# Are Radiata Pine and Tassie Oak safe to use for a chopping board?



## TheWoodfather (Oct 13, 2013)

I'd like to make a couple of End Grain chopping boards, they seem to be a rite of passage for any woodworker.

The only wood really available near me is that from Bunnings / Masters or a couple of smaller yards, the problem is their wood ranges from Radiata Pine to Tassie Oak and back again.

I assume the Oak is fine to use but it is pricey and quite boring to look at.

1. Is the structural Pine sold at these stores safe to use from a poison perspective?
2. Is Pine a bad choice because it is too soft or water absorbent?
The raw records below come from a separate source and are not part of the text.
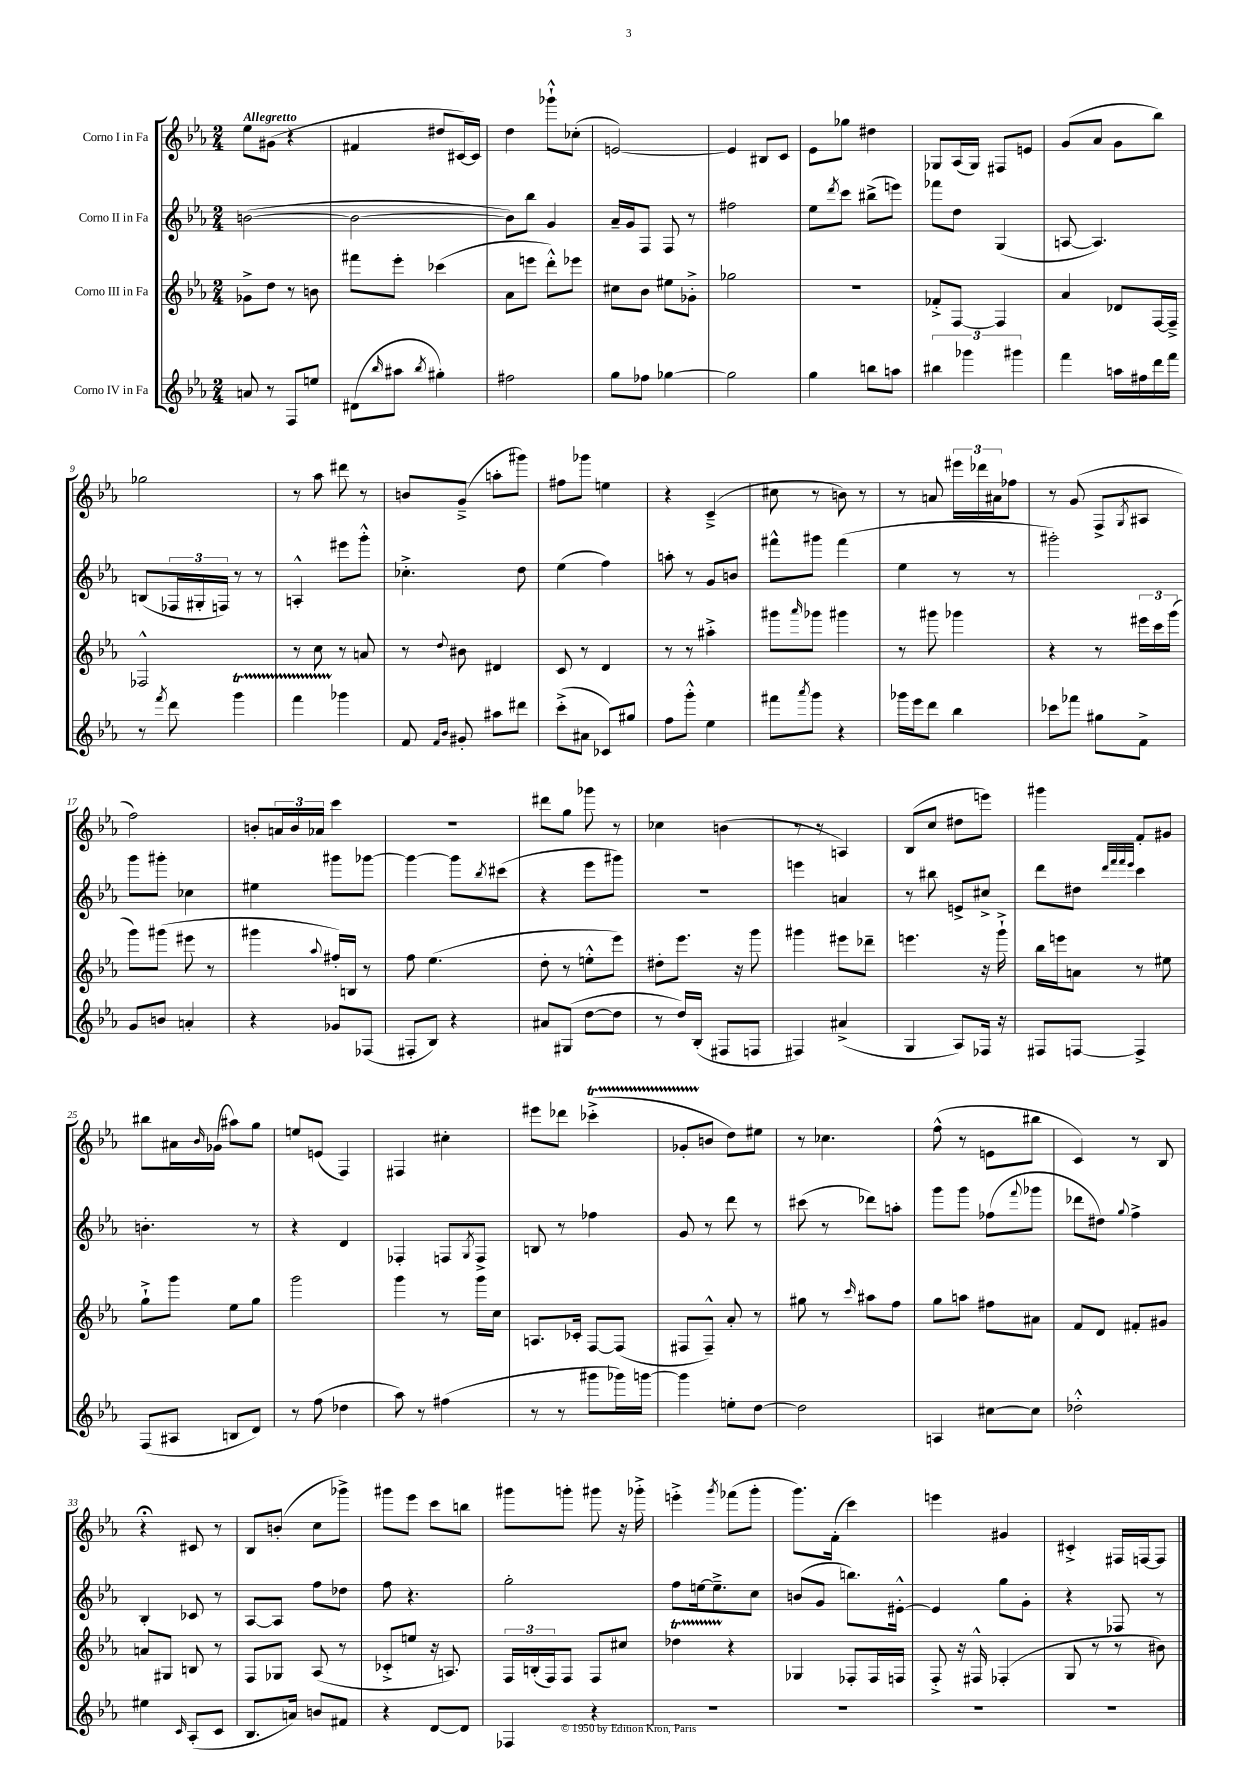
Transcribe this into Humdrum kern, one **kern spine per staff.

**kern	**kern	**kern	**kern
*staff4	*staff3	*staff2	*staff1
*clefG2	*clefG2	*clefG2	*clefG2
*k[b-e-a-]	*k[b-e-a-]	*k[b-e-a-]	*k[b-e-a-]
*M2/4	*M2/4	*M2/4	*M2/4
8a	8g-^	([2b	8ee-
8r	8dd	.	(8g#
8F	8r	.	4r
8ee	8b	.	.
=	=	=	=
(8d#	8fff#	2b_	4f#
16qqbb-	.	.	.
8aa#	8eee-'	.	.
8qbb-	.	.	.
4gg#')	(4ccc-	.	8dd#
.	.	.	[16c#)
.	.	.	16c#]
=	=	=	=
2ff#	8a-	8b])	4dd
.	8eee	8bb-	.
.	8ddd'^^)	4g	8ggg-`^^
.	8eee-	.	(8cc-'
=	=	=	=
8gg	8cc#	16a-~	[2e)
.	.	16g	.
8ff-	8b-	8F	.
[4gg-	8ee#	8F	.
.	8g-'^	8r	.
=	=	=	=
2gg-]	2gg-	2ff#	4e]
.	.	.	8B#
.	.	.	8c
=	=	=	=
4gg	2r	8ee-	8e-
.	.	8qddd	.
.	.	8ccc	8gg-
8bb	.	(8bb#^	4dd#
8aa	.	8eee)	.
=	=	=	=
6bb#	8f-'^	8fff-	8G-
.	[8F	8dd	(16A-
6ggg-	.	.	.
.	.	.	16G-)
.	4F]	(4G	8F#
6ggg#	.	.	.
.	.	.	8e
=	=	=	=
4fff	4a-	[8A	(8g
.	.	4.A])	8a-
16aa	8d-	.	8g
16ff#	.	.	.
16ddd	[16F	.	8bb-)
16fff	16F~^]	.	.
=	=	=	=
8r	2F-^^	(8B	2gg-
8qfff	.	.	.
8ddd	.	24F-	.
.	.	24G#'	.
.	.	24F)	.
4ggg	.	8r	.
.	.	8r	.
=	=	=	=
4fff	8r	4A'^^	8r
.	8cc	.	8aa-
4ggg-	8r	8eee#	8ddd#
.	8a	8ggg'^^	8r
=	=	=	=
8f	8r	4.cc-'^	8b
16qqf	.	.	.
16qqb-	8qqdd	.	.
8g#'	8b#	.	(8g~^
8aa#	4d#	.	8aa'
8ddd#	.	8dd	8ggg#)
=	=	=	=
(8ccc'^	8c	(4ee-	8ff#
8a#	8r	.	8ggg-
8c-)	4d	4ff)	4ee
8gg#	.	.	.
=	=	=	=
8ff	8r	8aa'	4r
8ggg'^^	8r	8r	.
4ee-	4aa#'^	8g	(4c~^
.	.	8b	.
=	=	=	=
8fff#	8ggg#	8fff#^^	8cc#
8qaaa-	16qqaaa-	.	.
8ggg	8ggg-	8ggg#	8r
4r	4ggg#	(4fff#	8b)
.	.	.	8r
=	=	=	=
16ggg-	8r	4ee-	8r
16eee-	.	.	.
8ddd	8ggg#	.	8a
4bb-	4ggg-	8r	24eee#
.	.	.	24ddd-
.	.	.	24a#
.	.	8r	8ff-
=	=	=	=
8ccc-	4r	2ggg#')	8r
8fff-	.	.	(8g
8gg#	8r	.	8F^
.	.	.	8qG
8f^	24eee#	.	8A#
.	24ccc	.	.
.	(24ggg	.	.
=	=	=	=
8g	8ggg)	8ggg	2ff)
8b	(8ggg#	8ggg#'	.
4a'	8eee#	4cc-	.
.	8r	.	.
=	=	=	=
4r	4ggg#	4ee#	8b'
.	.	.	24a
.	.	.	24b
.	.	.	24a-
.	8qqaa-	.	.
8g-	16ff#')	8ggg#	4ccc
.	16B	.	.
(8F-	8r	[8ggg-	.
=	=	=	=
8F#'	8ff	4ggg-_	2r
8B-)	(4.ee-	.	.
4r	.	8ggg-]	.
.	.	8qbb-	.
.	.	(8ccc#	.
=	=	=	=
8a#	8dd'	4r	8ddd#
(8G#	8r	.	8gg
[8dd	8ee'^^	8eee-	8ggg-
8dd]	8eee-)	8ggg#)	8r
=	=	=	=
8r	8dd#'	2r	4cc-
16dd)	8.eee-	.	.
(16B-'	.	.	.
8F#	.	.	(4b
.	16r	.	.
8F	8ggg	.	.
=	=	=	=
4F#)	4ggg#	4eee	8r
.	.	.	8r
(4a#^	8eee#	4a	4A)
.	8ddd-~	.	.
=	=	=	=
4G	4.eee	8r	(8B-
.	.	8bb#	8cc
8A-)	.	8e^	8dd#
16F-	16r	8cc#^	8eee)
16r	16ggg`^	.	.
=	=	=	=
8F#	16bb-	8ddd	4ggg#
.	16eee	.	.
[8F	8a	8dd#	.
.	.	32qqddd	.
.	.	32qqfff	.
.	.	32qqfff	.
.	.	32qqeee-	.
4F^]	8r	4ccc	8f'
.	8ee#	.	8g#
=	=	=	=
(8F	8gg`^	4.b'	8bb#
8A#	8ggg	.	16a#
.	.	.	16qqb-
.	.	.	(16g-
8B	8ee-	.	8aa#)
8d)	8gg	8r	8gg
=	=	=	=
8r	2ggg	4r	8ee
(8ff	.	.	(8e
4dd-	.	4d	4F)
=	=	=	=
8aa-)	4ggg	4F-'	4F#
8r	.	.	.
(4ff#	8r	8F	4cc#'
.	.	8qG	.
.	16ggg	8F^	.
.	16cc	.	.
=	=	=	=
8r	8.A	8B	8eee#
8r	.	8r	8ddd-
.	16c-'	.	.
8ggg#	[8F	4ff-	(4ccc-'^
16ggg-)	(8F]	.	.
[16ggg	.	.	.
=	=	=	=
4ggg]	8F#	8g	8g-'
.	8F#~^^)	8r	8b
8ee'	8a-'	8ddd	8dd)
[8dd	8r	8r	8ee#
=	=	=	=
2dd]	8gg#	(8ccc#	8r
.	8r	8r	4.cc-
.	16qqccc	.	.
.	8aa#	8ddd-)	.
.	8ff	8aa'	.
=	=	=	=
4A	8gg	8ggg	(8ff^^
.	8aa	8ggg	8r
[8cc#	8ff#	(8ff-	8e
.	.	8qqfff	.
8cc#]	8a#	8ggg-	8bb#
=	=	=	=
2dd-'^^	8f	8ddd-	4c)
.	8d	8dd#)	.
.	.	8qqgg	.
.	8f#'	4ff^	8r
.	8g#	.	8B-
=	=	=	=
4ee#	8a	4B-'	4r;
.	8G#	.	.
16qqc	.	.	.
(8A-'	8B	8c-	8c#
8c	8r	8r	8r
=	=	=	=
8.B-	8F	[8A-	8B-
.	8G-	8A-]	(8b'
16a)	.	.	.
8b	(8A-	8ff	8cc
8f#	8r	8dd-	8ggg-^)
=	=	=	=
4r	8c-'^	8ff	8ggg#
.	8ee	4.r	8eee-
[8d	16r	.	8ccc
.	8.A)	.	.
8d]	.	.	8bb
=	=	=	=
4F-	24F	2gg'	8ggg#
.	(24B'	.	.
.	24F)	.	.
.	8F	.	8ggg'
4r	8F	.	8ggg#
.	8cc#	.	16r
.	.	.	16ggg-'^
=	=	=	=
2r	4dd-	8ff	4eee'^
.	.	[16ee	.
.	.	8.ee~^]	.
.	.	.	8qggg
.	4r	.	(8fff-
.	.	8cc	8ggg'
=	=	=	=
2r	4G-	(8b	8.ggg)
.	.	8g	.
.	.	.	(16f'
.	8F-'	8.bb)	4ccc)
.	16F-	.	.
.	16F	[16e#'^^	.
=	=	=	=
2r	8F'^	4e#]	4eee
.	16r	.	.
.	16F#^^	.	.
.	(4F-'	8gg	4g#
.	.	8g'	.
=	=	=	=
2r	8G	4r	4c#'^
.	8r	.	.
.	8r	8F-	16F#
.	.	.	[16F
.	8b#)	8r	8F]
==	==	==	==
*-	*-	*-	*-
Anyone made boards from these woods before that can help guide me?
Cheers!


----------



## UncannyValleyWoods (Apr 18, 2013)

I wouldn't for a few reasons,

1. It's porous and absorbent.
2. There's no telling what they sprayed on it.
3. It's just not very pretty.

That's just me though. But you know, you work with what you got.


----------



## TheWoodfather (Oct 13, 2013)

Thanks mate, yep, I may just have to wait to get my hands on proper timber. You're right, probably the safest way to go.


----------



## CharlesA (Jun 24, 2013)

Shipping to Australia might be prohibitive: http://www.bellforestproducts.com/exotic-lumber-projects/cutting-board-package/


----------



## firefighterontheside (Apr 26, 2013)

Just did a search on tassie oak and found that it is eucalyptus. I then did a search on eucalyptus cutting boards and they are available for sale, so it would seem that it would be ok to make cutting boards from it.


----------